# 1949 California license plate wanted S.F Bay Area preferred



## 49autocycledeluxe (Aug 5, 2017)

looking for a license plate for my 1949 Schwinn with a city from the Bay Area...


----------



## TheDXjedi (Aug 6, 2017)

I have a Modesto Ca badge. That's kind of close to San Francisco Bay isn't it?


Sent from my iPhone using Tapatalk


----------



## island schwinn (Aug 6, 2017)

TheDXjedi said:


> I have a Modesto Ca badge. That's kind of close to San Francisco Bay isn't it?
> 
> 
> Sent from my iPhone using Tapatalk



about 90 miles east.


----------



## 49autocycledeluxe (Aug 6, 2017)

TheDXjedi said:


> I have a Modesto Ca badge. That's kind of close to San Francisco Bay isn't it?
> 
> 
> Sent from my iPhone using Tapatalk





Modesto is in the Central Valley,  it's about an hour away on the weekends, but *4 hours* away during the commute hours! send me a pic and price, maybe I'll start a collection of 1949 license plates from all over. I already have one, it says "HMK:BL" on it, I don't know where HMK is... Kansas or Kentucky maybe.


----------



## 49autocycledeluxe (Aug 20, 2017)

bump


----------



## 49autocycledeluxe (Mar 11, 2018)

to the top!


----------



## fat tire trader (Mar 13, 2018)

A lot of the smaller bay area cities issued license plates without the year on them.


----------



## 49autocycledeluxe (Mar 14, 2018)

fat tire trader said:


> A lot of the smaller bay area cities issued license plates without the year on them.




other than San Francisco, San Jose and Oakland the Bay Area was nothing but small cities in 1949.


----------



## 49autocycledeluxe (May 16, 2018)

still looking....

## Raw data:
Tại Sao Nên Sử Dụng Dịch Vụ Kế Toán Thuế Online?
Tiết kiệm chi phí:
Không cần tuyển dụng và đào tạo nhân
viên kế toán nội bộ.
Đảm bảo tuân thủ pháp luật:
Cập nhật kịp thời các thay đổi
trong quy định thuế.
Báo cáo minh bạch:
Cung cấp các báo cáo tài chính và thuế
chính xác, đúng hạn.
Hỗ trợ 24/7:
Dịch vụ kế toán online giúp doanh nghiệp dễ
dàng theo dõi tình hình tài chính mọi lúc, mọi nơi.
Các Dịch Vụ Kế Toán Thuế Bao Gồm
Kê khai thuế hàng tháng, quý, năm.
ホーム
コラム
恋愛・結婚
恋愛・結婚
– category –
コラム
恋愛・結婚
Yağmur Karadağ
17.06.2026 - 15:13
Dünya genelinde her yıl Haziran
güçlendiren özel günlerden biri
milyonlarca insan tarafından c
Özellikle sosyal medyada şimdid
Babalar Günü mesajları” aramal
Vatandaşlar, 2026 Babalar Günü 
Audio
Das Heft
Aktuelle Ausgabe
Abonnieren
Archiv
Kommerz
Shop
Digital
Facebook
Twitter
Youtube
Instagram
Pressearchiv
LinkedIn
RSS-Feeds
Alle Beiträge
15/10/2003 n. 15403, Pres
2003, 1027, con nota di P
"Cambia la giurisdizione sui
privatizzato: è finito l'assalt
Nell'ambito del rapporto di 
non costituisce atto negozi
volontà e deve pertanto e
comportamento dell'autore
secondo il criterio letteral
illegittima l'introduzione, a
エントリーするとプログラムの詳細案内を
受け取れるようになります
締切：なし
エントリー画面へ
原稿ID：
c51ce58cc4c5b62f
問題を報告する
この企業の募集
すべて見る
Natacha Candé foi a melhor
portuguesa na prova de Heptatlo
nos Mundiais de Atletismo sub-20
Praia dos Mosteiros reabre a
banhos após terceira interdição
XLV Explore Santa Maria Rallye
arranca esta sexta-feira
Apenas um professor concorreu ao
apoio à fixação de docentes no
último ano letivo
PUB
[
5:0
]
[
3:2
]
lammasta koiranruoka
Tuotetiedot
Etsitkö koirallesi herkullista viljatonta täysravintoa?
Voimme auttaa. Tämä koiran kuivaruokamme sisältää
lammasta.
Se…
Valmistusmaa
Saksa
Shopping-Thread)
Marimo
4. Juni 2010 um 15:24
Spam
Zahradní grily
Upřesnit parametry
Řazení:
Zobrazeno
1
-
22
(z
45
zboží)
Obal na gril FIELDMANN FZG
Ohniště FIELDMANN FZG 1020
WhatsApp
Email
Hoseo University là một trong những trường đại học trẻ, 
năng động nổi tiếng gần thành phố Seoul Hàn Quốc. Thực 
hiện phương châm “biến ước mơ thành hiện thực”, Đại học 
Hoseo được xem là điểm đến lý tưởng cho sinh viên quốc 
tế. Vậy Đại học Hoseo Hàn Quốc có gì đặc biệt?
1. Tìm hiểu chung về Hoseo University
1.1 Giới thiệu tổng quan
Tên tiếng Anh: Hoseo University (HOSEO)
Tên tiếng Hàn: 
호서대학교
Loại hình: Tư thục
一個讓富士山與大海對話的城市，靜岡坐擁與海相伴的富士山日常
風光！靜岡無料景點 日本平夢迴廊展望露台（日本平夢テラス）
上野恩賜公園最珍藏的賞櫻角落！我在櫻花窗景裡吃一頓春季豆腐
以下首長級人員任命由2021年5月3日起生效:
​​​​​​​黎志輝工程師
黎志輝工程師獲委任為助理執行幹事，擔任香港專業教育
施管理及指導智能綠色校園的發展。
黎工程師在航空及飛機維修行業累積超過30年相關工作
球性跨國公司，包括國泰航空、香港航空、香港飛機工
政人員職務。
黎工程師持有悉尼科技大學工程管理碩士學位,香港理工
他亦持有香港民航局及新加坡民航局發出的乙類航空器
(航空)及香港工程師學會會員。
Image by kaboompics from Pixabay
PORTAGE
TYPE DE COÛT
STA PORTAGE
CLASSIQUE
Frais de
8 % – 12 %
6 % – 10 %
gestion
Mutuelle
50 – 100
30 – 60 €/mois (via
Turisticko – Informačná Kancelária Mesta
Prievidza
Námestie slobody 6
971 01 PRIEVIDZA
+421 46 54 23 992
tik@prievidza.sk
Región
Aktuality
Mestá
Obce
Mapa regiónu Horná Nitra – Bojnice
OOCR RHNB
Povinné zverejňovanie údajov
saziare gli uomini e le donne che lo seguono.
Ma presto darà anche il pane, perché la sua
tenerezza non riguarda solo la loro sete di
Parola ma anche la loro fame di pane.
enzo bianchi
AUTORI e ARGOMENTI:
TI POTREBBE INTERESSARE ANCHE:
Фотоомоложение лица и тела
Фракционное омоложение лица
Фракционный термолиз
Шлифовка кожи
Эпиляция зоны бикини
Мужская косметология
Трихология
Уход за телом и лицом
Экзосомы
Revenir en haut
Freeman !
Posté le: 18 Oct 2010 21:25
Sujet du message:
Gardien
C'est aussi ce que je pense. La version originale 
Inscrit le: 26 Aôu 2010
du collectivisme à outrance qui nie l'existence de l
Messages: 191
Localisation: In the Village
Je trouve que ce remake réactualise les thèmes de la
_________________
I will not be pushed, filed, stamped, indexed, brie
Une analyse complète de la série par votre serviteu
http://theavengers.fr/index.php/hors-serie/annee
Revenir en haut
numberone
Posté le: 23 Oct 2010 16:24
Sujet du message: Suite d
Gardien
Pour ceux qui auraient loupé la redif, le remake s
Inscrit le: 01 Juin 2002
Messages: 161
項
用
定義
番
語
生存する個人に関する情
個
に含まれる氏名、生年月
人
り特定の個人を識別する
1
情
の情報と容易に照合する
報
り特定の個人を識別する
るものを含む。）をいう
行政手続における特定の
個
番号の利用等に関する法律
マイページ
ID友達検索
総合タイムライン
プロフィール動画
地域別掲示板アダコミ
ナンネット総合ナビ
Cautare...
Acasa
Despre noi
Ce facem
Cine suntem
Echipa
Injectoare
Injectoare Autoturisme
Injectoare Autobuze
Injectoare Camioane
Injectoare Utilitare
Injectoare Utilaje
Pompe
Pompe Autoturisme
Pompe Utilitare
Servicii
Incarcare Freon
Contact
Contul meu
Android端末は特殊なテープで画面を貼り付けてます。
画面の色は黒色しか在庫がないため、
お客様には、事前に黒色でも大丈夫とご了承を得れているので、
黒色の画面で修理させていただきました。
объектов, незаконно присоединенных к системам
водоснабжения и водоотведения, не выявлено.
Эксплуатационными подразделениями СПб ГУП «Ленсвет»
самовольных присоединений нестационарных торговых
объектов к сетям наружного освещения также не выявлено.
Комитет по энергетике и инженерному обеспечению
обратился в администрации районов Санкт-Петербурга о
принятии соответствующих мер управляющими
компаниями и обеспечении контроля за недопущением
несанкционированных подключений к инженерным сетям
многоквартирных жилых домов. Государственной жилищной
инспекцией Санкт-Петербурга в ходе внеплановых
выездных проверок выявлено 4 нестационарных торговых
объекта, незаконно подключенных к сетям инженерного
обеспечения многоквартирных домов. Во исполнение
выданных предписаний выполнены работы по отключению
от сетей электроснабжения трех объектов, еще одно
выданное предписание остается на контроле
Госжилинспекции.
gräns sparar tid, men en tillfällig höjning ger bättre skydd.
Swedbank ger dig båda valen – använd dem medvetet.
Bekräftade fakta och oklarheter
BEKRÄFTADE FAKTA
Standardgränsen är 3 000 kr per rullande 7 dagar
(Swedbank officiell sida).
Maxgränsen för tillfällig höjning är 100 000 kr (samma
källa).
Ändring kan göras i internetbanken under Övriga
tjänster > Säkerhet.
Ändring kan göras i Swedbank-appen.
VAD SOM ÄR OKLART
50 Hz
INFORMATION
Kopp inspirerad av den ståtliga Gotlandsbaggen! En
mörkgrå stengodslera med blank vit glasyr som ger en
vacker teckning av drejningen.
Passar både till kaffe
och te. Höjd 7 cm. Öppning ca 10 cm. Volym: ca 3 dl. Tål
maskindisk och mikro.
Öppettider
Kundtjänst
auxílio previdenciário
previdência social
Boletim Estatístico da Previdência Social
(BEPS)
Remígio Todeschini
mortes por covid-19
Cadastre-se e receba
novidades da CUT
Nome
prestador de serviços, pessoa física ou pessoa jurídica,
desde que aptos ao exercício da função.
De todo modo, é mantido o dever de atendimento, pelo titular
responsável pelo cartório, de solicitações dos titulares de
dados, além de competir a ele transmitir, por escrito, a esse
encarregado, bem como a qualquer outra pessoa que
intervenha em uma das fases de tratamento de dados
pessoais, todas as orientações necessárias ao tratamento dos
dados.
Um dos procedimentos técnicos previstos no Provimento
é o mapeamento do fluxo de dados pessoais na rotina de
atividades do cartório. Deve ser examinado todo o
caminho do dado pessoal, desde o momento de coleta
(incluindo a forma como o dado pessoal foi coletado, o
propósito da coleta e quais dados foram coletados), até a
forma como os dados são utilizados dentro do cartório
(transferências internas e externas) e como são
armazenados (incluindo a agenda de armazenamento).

## Problem A:
Summarize the license plate thread in two sentences.
## Problem B:
In one to three sentences, explain why the license plate thread treats Modesto as not really close to the San Francisco Bay Area.
## Problem C:
Pick up the license plate thread after its last post and write what comes next.

## Written answer A:
A forum member wants a 1949 license plate from a Bay Area city for a 1949 Schwinn and is offered a Modesto badge, but Modesto lies in the Central Valley about 90 miles east. After several bumps and a reply noting that many smaller Bay Area cities issued plates without the year, the member was still looking in May 2018.

## Written answer B:
One reply puts Modesto about 90 miles east of the Bay. The original poster adds that it is in the Central Valley and takes about an hour to reach on weekends but four hours during commute hours.

## Written answer C:
----------



## Autocycleplane (May 16, 2018)

So close, yet so far. Even has the matching band that’s never been used/attached.


----------



## tanksalot (May 20, 2018)

........


----------



## tanksalot (May 20, 2018)

........


----------



## 49autocycledeluxe (May 20, 2018)

what would that be worth to you?


----------



## tanksalot (May 20, 2018)

.......


----------



## tanksalot (May 28, 2018)

........


----------



## A.S.BOLTNUT (May 28, 2018)

tanksalot said:


> ........




Trying to say something  ?


----------



## tanksalot (May 28, 2018)

A.S.BOLTNUT said:


> Trying to say something  ?



I typed a reply by mistake sorry.


----------



## A.S.BOLTNUT (May 28, 2018)

tanksalot said:


> I typed a reply by mistake sorry.




No apologies needed , not my post , I was just curious.


----------



## 49autocycledeluxe (Jul 3, 2020)

bumpity bump bump... still looking.  Berkeley Hayward San Jose Oakland San Francisco Pleasanton Livermore ... everything else was farmland here in 1949. my city of Fremont is 4 or 5 other small towns put together.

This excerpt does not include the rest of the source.